## TASK TO CARRY OUT
Reproduce the rows below, swapping every occurrence of "Accueil" for "Home" and leaving everything else unchanged.
DATA SUPPLIED START
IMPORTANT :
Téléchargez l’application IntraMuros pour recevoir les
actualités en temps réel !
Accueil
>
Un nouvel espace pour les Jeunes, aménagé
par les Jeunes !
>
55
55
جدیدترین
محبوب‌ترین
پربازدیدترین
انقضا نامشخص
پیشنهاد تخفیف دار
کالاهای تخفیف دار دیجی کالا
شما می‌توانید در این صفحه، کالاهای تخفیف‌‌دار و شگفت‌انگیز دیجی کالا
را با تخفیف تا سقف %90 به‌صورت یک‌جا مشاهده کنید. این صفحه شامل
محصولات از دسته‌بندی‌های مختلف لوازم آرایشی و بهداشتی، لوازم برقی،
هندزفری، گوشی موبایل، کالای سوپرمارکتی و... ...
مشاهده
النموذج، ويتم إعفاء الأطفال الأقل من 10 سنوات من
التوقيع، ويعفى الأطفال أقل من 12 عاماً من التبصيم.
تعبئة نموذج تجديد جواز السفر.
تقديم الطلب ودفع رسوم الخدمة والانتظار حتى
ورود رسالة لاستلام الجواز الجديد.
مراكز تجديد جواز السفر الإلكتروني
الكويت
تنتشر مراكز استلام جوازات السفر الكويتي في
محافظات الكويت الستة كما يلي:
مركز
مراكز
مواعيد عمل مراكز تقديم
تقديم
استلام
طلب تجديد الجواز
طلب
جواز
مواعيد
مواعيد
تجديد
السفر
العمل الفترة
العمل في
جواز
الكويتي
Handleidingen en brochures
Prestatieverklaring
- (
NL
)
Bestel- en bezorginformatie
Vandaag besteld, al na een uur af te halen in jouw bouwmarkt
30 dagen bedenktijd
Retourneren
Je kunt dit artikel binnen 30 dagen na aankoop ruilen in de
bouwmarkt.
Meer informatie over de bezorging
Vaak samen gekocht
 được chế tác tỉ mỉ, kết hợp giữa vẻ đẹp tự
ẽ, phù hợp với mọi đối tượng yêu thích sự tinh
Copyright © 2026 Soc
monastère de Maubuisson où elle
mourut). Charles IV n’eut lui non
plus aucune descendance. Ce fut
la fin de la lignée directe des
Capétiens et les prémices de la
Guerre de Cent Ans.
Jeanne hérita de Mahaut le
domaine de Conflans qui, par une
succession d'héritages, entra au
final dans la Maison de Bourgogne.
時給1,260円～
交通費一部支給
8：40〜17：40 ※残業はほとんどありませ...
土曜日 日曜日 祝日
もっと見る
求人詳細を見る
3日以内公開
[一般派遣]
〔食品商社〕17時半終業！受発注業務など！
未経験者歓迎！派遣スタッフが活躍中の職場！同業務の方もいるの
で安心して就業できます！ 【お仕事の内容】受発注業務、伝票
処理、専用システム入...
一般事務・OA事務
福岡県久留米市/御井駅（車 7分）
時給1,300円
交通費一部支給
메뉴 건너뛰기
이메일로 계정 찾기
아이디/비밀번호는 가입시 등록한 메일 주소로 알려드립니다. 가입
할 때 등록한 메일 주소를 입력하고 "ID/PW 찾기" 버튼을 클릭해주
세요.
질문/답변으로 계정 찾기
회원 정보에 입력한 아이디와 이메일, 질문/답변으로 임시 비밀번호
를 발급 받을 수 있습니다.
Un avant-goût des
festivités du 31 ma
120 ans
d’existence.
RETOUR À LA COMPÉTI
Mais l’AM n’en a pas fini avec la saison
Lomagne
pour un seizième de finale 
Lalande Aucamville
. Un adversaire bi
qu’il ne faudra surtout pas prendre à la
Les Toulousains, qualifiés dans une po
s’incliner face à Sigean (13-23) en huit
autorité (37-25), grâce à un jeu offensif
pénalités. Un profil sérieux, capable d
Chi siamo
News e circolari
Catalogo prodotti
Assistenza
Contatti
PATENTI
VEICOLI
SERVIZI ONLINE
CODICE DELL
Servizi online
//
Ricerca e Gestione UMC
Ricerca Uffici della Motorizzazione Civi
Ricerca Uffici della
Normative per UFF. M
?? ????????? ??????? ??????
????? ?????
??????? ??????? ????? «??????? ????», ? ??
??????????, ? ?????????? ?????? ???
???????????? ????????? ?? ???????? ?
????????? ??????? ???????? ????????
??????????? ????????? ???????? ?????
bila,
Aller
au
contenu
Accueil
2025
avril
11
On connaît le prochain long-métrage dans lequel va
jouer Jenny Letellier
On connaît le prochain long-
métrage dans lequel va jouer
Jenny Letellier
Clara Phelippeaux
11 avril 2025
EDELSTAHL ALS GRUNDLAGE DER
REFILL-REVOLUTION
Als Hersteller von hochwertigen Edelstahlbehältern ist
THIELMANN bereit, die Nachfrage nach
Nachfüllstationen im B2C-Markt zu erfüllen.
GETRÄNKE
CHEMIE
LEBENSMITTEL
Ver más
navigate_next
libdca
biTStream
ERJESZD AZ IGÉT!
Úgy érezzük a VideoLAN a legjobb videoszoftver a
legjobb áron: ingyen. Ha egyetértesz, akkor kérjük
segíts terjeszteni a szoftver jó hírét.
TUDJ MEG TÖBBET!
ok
DATA SUPPLIED END
## RESPONSE
IMPORTANT :
Téléchargez l’application IntraMuros pour recevoir les
actualités en temps réel !
Home
>
Un nouvel espace pour les Jeunes, aménagé
par les Jeunes !
>
55
55
جدیدترین
محبوب‌ترین
پربازدیدترین
انقضا نامشخص
پیشنهاد تخفیف دار
کالاهای تخفیف دار دیجی کالا
شما می‌توانید در این صفحه، کالاهای تخفیف‌‌دار و شگفت‌انگیز دیجی کالا
را با تخفیف تا سقف %90 به‌صورت یک‌جا مشاهده کنید. این صفحه شامل
محصولات از دسته‌بندی‌های مختلف لوازم آرایشی و بهداشتی، لوازم برقی،
هندزفری، گوشی موبایل، کالای سوپرمارکتی و... ...
مشاهده
النموذج، ويتم إعفاء الأطفال الأقل من 10 سنوات من
التوقيع، ويعفى الأطفال أقل من 12 عاماً من التبصيم.
تعبئة نموذج تجديد جواز السفر.
تقديم الطلب ودفع رسوم الخدمة والانتظار حتى
ورود رسالة لاستلام الجواز الجديد.
مراكز تجديد جواز السفر الإلكتروني
الكويت
تنتشر مراكز استلام جوازات السفر الكويتي في
محافظات الكويت الستة كما يلي:
مركز
مراكز
مواعيد عمل مراكز تقديم
تقديم
استلام
طلب تجديد الجواز
طلب
جواز
مواعيد
مواعيد
تجديد
السفر
العمل الفترة
العمل في
جواز
الكويتي
Handleidingen en brochures
Prestatieverklaring
- (
NL
)
Bestel- en bezorginformatie
Vandaag besteld, al na een uur af te halen in jouw bouwmarkt
30 dagen bedenktijd
Retourneren
Je kunt dit artikel binnen 30 dagen na aankoop ruilen in de
bouwmarkt.
Meer informatie over de bezorging
Vaak samen gekocht
 được chế tác tỉ mỉ, kết hợp giữa vẻ đẹp tự
ẽ, phù hợp với mọi đối tượng yêu thích sự tinh
Copyright © 2026 Soc
monastère de Maubuisson où elle
mourut). Charles IV n’eut lui non
plus aucune descendance. Ce fut
la fin de la lignée directe des
Capétiens et les prémices de la
Guerre de Cent Ans.
Jeanne hérita de Mahaut le
domaine de Conflans qui, par une
succession d'héritages, entra au
final dans la Maison de Bourgogne.
時給1,260円～
交通費一部支給
8：40〜17：40 ※残業はほとんどありませ...
土曜日 日曜日 祝日
もっと見る
求人詳細を見る
3日以内公開
[一般派遣]
〔食品商社〕17時半終業！受発注業務など！
未経験者歓迎！派遣スタッフが活躍中の職場！同業務の方もいるの
で安心して就業できます！ 【お仕事の内容】受発注業務、伝票
処理、専用システム入...
一般事務・OA事務
福岡県久留米市/御井駅（車 7分）
時給1,300円
交通費一部支給
메뉴 건너뛰기
이메일로 계정 찾기
아이디/비밀번호는 가입시 등록한 메일 주소로 알려드립니다. 가입
할 때 등록한 메일 주소를 입력하고 "ID/PW 찾기" 버튼을 클릭해주
세요.
질문/답변으로 계정 찾기
회원 정보에 입력한 아이디와 이메일, 질문/답변으로 임시 비밀번호
를 발급 받을 수 있습니다.
Un avant-goût des
festivités du 31 ma
120 ans
d’existence.
RETOUR À LA COMPÉTI
Mais l’AM n’en a pas fini avec la saison
Lomagne
pour un seizième de finale 
Lalande Aucamville
. Un adversaire bi
qu’il ne faudra surtout pas prendre à la
Les Toulousains, qualifiés dans une po
s’incliner face à Sigean (13-23) en huit
autorité (37-25), grâce à un jeu offensif
pénalités. Un profil sérieux, capable d
Chi siamo
News e circolari
Catalogo prodotti
Assistenza
Contatti
PATENTI
VEICOLI
SERVIZI ONLINE
CODICE DELL
Servizi online
//
Ricerca e Gestione UMC
Ricerca Uffici della Motorizzazione Civi
Ricerca Uffici della
Normative per UFF. M
?? ????????? ??????? ??????
????? ?????
??????? ??????? ????? «??????? ????», ? ??
??????????, ? ?????????? ?????? ???
???????????? ????????? ?? ???????? ?
????????? ??????? ???????? ????????
??????????? ????????? ???????? ?????
bila,
Aller
au
contenu
Home
2025
avril
11
On connaît le prochain long-métrage dans lequel va
jouer Jenny Letellier
On connaît le prochain long-
métrage dans lequel va jouer
Jenny Letellier
Clara Phelippeaux
11 avril 2025
EDELSTAHL ALS GRUNDLAGE DER
REFILL-REVOLUTION
Als Hersteller von hochwertigen Edelstahlbehältern ist
THIELMANN bereit, die Nachfrage nach
Nachfüllstationen im B2C-Markt zu erfüllen.
GETRÄNKE
CHEMIE
LEBENSMITTEL
Ver más
navigate_next
libdca
biTStream
ERJESZD AZ IGÉT!
Úgy érezzük a VideoLAN a legjobb videoszoftver a
legjobb áron: ingyen. Ha egyetértesz, akkor kérjük
segíts terjeszteni a szoftver jó hírét.
TUDJ MEG TÖBBET!
ok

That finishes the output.